In these circumstances we cannot say that the denial of defendant's motion by the trial justice constituted an abuse of his judicial discretion. The defendant obviously was not prejudiced, inasmuch as by the issuance of a subpoena duces tecum he could have obtained the desired records. In our opinion, the denial of this motion was not error.
Lastly, we note that the defendant contends that the admission of the testimony of Officer Lombardo concerning his appointment and qualification as a police officer violated the best evidence rule, so called, and its admission constituted reversible error. In State v. Ramsdell, No. 533-Ex., filed December 17, 1971, this identical contention was rejected by this court.
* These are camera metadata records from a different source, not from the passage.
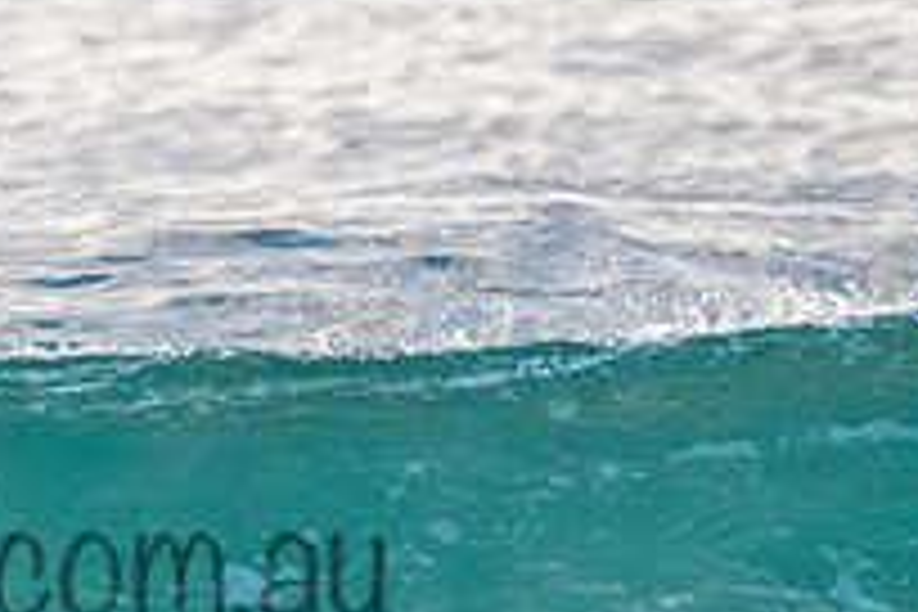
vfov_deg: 0.6
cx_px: -90
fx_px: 57906
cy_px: 515
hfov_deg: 0.9
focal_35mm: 2271
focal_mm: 800
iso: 6400
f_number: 11
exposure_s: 1/1250
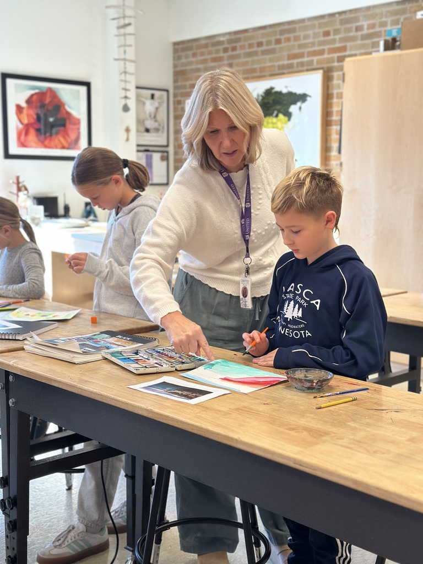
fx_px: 782
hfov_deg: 30.3
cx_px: 212
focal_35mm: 48
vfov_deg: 39.7
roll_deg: -0.3
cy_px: 282
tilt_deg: -8.2
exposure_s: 1/60
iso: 125
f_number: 1.78
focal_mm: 6.86
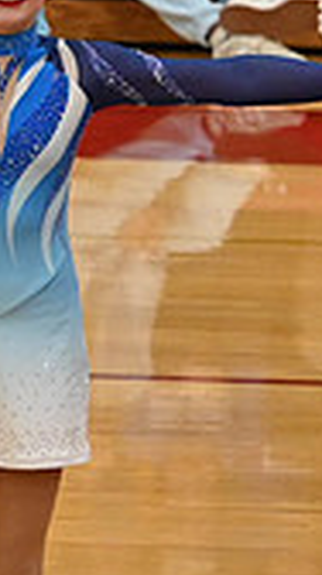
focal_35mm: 678
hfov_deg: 1.8
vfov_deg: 3.2
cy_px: 296
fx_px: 10333
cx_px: -582
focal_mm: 125
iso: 6400
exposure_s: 1/400
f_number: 4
We, therefore, hold that no error inhered in the admission of Officer Lombardo's testimony as to his status as a police officer.
All of the defendant's exceptions are overruled, and the case is remanded to the Superior Court for further proceedings.
NOTES
[1] Section 31-12-3 reads as follows: "No person shall wilfully fail or refuse to comply with any lawful order or direction of any police officer invested by law with authority to direct, control, or regulate traffic."
[2] The defendant testified that he had parked his vehicle "in the middle of the intersection of those two streets."
[3] It would appear that defendant's reference to art. I, sec. 19, is inadvertent, that section providing: "No soldier shall be quartered in any house, in time of peace, without the consent of the owner; nor, in time of war, but in a manner to be prescribed by law." We are unable to perceive anything in § 31-12-3 that could be violative of said art. I, sec. 19.
[4] The defendant's plea of estoppel, in our opinion, likewise fails to allge grounds that would establish the purposeful and intentional discrimination against the defendant.